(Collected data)
......

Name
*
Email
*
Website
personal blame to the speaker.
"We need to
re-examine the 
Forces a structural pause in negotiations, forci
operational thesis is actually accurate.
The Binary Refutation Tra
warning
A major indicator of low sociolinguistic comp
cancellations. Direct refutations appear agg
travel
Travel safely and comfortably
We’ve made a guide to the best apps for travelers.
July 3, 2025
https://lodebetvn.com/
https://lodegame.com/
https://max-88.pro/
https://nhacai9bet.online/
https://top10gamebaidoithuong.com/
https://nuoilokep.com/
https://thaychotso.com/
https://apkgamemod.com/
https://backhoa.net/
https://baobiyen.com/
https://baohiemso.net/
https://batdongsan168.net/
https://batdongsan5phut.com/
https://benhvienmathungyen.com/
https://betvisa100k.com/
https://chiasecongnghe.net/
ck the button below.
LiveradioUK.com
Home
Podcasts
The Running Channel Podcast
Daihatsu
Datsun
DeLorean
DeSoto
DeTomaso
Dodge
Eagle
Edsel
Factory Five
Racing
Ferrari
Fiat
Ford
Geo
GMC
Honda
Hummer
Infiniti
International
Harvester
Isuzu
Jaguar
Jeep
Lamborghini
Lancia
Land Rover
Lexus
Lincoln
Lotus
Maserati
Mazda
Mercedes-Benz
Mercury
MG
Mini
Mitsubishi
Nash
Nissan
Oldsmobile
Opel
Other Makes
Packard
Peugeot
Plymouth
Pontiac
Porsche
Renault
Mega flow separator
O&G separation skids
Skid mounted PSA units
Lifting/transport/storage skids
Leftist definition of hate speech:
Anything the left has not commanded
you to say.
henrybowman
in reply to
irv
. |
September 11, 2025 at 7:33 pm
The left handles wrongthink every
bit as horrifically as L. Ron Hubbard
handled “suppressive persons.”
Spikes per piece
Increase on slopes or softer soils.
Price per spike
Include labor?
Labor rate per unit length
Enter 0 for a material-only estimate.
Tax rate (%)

......

Write out the items above again, switching "Website" to "Homepage" and leaving everything else unchanged.

SOLVED EXERCISE
Name
*
Email
*
Homepage
personal blame to the speaker.
"We need to
re-examine the 
Forces a structural pause in negotiations, forci
operational thesis is actually accurate.
The Binary Refutation Tra
warning
A major indicator of low sociolinguistic comp
cancellations. Direct refutations appear agg
travel
Travel safely and comfortably
We’ve made a guide to the best apps for travelers.
July 3, 2025
https://lodebetvn.com/
https://lodegame.com/
https://max-88.pro/
https://nhacai9bet.online/
https://top10gamebaidoithuong.com/
https://nuoilokep.com/
https://thaychotso.com/
https://apkgamemod.com/
https://backhoa.net/
https://baobiyen.com/
https://baohiemso.net/
https://batdongsan168.net/
https://batdongsan5phut.com/
https://benhvienmathungyen.com/
https://betvisa100k.com/
https://chiasecongnghe.net/
ck the button below.
LiveradioUK.com
Home
Podcasts
The Running Channel Podcast
Daihatsu
Datsun
DeLorean
DeSoto
DeTomaso
Dodge
Eagle
Edsel
Factory Five
Racing
Ferrari
Fiat
Ford
Geo
GMC
Honda
Hummer
Infiniti
International
Harvester
Isuzu
Jaguar
Jeep
Lamborghini
Lancia
Land Rover
Lexus
Lincoln
Lotus
Maserati
Mazda
Mercedes-Benz
Mercury
MG
Mini
Mitsubishi
Nash
Nissan
Oldsmobile
Opel
Other Makes
Packard
Peugeot
Plymouth
Pontiac
Porsche
Renault
Mega flow separator
O&G separation skids
Skid mounted PSA units
Lifting/transport/storage skids
Leftist definition of hate speech:
Anything the left has not commanded
you to say.
henrybowman
in reply to
irv
. |
September 11, 2025 at 7:33 pm
The left handles wrongthink every
bit as horrifically as L. Ron Hubbard
handled “suppressive persons.”
Spikes per piece
Increase on slopes or softer soils.
Price per spike
Include labor?
Labor rate per unit length
Enter 0 for a material-only estimate.
Tax rate (%)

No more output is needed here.